Preparation of the dyes:
PBFI-AM (Molecular Probes) 50 ug is dissolved in 8.5 ul of DMSO and 8.5 ul of Pluronic F-127. Working concentration 2.5 mM
SBFI-AM (Molecular Probes) 50 ug is dissolved in 8.9 ul of DMSO and 8.9 ul of Pluronic F-127. Working concentration 2.5 mM
Corona Green (Molecular Probes) 50 ug is dissolved in 15.25 ul of DMSO and 15.25 ul of Pluronic F-127. Working concentration of 2.5 mM
Loading of the dyes:
Add 2 ul of PBFI-AM or SBFI AM or Corona Green per 1 ml of cells (approximately 5 x 15 cells per ml) for a final concentration of 5 uM and vortex gently.
Incubate cells are at 37°C for 60 minutes to load the dye.
Immediately prior of flow cytometric examination, add 1 ul of propidium iodide (PI; 10 mg/ml stock) for a final concentration of 10 ug/ml.
Flow Cytometric Analysis:
Cells are examined by exciting the PBFI-AM or SBFI-AM dyes with a UV laser. PI and Corona Green are excited using a 488 nm laser.
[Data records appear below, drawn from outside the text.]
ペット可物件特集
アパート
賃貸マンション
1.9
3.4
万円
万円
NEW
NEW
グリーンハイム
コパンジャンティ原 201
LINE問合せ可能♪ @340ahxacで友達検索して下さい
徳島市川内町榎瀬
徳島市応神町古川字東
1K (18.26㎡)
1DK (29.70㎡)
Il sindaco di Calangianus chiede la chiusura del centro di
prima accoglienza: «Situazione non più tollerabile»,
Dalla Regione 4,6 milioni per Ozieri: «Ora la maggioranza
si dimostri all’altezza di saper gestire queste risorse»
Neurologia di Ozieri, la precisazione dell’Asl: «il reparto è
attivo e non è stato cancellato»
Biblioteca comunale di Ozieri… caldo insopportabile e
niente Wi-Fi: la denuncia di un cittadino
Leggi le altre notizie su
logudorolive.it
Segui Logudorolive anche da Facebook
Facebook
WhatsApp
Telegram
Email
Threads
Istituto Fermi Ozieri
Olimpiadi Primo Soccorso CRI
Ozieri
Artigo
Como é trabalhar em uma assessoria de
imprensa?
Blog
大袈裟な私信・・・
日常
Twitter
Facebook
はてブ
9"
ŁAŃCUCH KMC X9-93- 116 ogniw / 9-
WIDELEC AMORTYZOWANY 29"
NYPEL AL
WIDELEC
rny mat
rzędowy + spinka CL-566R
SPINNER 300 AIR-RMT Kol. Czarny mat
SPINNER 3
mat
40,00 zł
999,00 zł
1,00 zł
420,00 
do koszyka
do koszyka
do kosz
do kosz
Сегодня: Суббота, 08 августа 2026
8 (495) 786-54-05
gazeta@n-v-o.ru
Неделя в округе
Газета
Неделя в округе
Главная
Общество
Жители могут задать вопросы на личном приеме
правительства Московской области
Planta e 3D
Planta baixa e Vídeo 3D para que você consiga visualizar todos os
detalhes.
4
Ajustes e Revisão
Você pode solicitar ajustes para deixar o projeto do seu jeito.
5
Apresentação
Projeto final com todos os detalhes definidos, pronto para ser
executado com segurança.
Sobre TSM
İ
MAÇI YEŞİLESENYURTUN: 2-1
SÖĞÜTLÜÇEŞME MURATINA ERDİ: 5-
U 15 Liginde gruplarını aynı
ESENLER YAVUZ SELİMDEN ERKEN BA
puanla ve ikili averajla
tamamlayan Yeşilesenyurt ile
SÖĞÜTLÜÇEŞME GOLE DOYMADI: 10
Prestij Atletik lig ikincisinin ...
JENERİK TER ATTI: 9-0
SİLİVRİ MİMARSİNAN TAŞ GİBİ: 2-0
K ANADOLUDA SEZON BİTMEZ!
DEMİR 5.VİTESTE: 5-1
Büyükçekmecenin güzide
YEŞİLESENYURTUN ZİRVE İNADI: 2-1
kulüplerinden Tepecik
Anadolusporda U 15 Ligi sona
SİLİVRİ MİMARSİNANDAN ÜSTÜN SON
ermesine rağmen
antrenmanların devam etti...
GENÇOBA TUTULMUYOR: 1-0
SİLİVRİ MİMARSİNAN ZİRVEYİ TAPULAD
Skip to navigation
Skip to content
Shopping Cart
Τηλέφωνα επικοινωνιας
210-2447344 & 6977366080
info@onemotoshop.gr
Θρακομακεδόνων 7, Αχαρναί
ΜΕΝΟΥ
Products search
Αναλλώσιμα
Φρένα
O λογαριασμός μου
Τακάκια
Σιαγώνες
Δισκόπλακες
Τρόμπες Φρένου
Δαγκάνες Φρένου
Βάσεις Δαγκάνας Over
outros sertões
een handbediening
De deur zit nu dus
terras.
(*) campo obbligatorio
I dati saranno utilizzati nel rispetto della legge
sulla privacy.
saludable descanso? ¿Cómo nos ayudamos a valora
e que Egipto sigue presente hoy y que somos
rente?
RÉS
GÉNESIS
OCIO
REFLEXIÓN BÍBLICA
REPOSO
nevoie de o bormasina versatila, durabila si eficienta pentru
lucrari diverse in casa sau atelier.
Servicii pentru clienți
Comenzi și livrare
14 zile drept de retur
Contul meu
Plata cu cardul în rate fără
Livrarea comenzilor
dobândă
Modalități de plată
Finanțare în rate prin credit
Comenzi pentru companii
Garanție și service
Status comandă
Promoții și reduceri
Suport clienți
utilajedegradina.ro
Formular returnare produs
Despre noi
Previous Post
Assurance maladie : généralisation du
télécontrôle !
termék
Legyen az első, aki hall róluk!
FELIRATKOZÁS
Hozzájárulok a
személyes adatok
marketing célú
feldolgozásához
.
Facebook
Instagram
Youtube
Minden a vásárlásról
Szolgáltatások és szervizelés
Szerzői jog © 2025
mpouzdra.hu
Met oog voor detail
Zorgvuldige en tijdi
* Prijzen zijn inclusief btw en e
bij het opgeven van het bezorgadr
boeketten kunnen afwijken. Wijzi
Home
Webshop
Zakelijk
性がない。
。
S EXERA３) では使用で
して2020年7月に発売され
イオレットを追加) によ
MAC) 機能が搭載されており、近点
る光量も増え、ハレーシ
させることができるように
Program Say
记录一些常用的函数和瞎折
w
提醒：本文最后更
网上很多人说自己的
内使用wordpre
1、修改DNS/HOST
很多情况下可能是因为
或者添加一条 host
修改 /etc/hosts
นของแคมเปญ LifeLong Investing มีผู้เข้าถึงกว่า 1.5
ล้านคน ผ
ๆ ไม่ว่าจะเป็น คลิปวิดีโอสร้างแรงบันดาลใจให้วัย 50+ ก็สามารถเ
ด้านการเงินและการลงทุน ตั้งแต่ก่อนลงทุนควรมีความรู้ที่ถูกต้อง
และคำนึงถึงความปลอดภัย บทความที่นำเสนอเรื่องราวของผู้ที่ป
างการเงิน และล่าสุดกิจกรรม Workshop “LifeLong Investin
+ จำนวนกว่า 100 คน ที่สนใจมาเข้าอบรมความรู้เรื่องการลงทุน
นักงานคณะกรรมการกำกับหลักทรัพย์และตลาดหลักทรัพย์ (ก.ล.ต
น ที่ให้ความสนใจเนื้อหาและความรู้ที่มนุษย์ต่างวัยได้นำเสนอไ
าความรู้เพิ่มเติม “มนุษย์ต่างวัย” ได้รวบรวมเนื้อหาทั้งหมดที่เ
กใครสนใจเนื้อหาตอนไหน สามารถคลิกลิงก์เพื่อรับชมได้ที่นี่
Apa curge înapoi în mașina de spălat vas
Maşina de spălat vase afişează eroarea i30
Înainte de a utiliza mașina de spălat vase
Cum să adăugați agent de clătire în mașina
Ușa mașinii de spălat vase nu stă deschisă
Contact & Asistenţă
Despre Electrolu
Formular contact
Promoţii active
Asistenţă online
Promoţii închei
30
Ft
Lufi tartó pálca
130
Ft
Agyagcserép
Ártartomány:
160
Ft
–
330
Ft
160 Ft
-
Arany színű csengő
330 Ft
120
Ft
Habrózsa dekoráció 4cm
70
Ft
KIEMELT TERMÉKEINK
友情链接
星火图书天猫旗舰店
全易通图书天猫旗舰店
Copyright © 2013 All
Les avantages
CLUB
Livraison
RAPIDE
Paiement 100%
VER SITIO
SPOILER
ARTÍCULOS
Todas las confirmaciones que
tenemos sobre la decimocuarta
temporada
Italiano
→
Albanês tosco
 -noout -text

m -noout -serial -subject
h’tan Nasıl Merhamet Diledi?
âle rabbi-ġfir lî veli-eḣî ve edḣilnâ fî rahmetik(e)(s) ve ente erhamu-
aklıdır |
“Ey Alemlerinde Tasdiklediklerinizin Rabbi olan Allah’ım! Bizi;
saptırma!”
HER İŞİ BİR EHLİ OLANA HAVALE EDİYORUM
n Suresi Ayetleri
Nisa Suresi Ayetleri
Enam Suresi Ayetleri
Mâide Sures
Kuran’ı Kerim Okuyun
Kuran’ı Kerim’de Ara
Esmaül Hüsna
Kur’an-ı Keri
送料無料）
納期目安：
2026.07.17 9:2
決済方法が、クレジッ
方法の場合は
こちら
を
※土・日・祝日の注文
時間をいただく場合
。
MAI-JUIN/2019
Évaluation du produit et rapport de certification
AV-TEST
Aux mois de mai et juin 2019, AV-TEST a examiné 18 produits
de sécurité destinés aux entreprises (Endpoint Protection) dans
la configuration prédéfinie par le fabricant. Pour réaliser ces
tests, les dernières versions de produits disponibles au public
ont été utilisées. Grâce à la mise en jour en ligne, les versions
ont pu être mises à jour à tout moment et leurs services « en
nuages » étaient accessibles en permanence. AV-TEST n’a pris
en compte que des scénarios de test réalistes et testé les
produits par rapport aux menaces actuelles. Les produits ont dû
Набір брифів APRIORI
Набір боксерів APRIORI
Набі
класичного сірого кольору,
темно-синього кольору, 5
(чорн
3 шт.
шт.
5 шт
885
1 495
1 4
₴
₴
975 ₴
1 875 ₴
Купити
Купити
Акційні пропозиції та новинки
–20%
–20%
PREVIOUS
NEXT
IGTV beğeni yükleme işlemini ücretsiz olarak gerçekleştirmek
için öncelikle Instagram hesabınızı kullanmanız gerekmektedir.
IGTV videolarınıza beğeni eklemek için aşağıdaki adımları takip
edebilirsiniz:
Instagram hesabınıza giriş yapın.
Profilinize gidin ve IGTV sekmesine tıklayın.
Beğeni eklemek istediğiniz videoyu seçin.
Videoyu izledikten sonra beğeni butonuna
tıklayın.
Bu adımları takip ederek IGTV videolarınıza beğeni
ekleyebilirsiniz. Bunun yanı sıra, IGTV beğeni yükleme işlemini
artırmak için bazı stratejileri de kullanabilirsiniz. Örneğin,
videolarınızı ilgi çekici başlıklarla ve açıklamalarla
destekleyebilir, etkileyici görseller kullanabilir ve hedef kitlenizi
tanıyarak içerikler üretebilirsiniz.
A standard optical set-up is used on FACSVantage SE: PBFI-AM and SBFI-AM are detected using a 424/44 nm filter in front of the UV FL-4 PMT. PI is detected using a 630/22 nm filter in front of the FL-3 PMT. Corona Green is detected using a 530/30 in front of the FL-1 PMT.
A standard optical set-up used on the LSR II: PBFI-AM and SBFI-AM are detected using a 440/40 nm filter in front of the UV-B PMT. PI is detected using a 695/40 nm filter in front of the 488-B PMT. Corona Green is detected using a 530/30 in front of the 488-D PMT.
Cells that are PI positive indicating a loss of membrane integrity are eliminated from further ion analysis.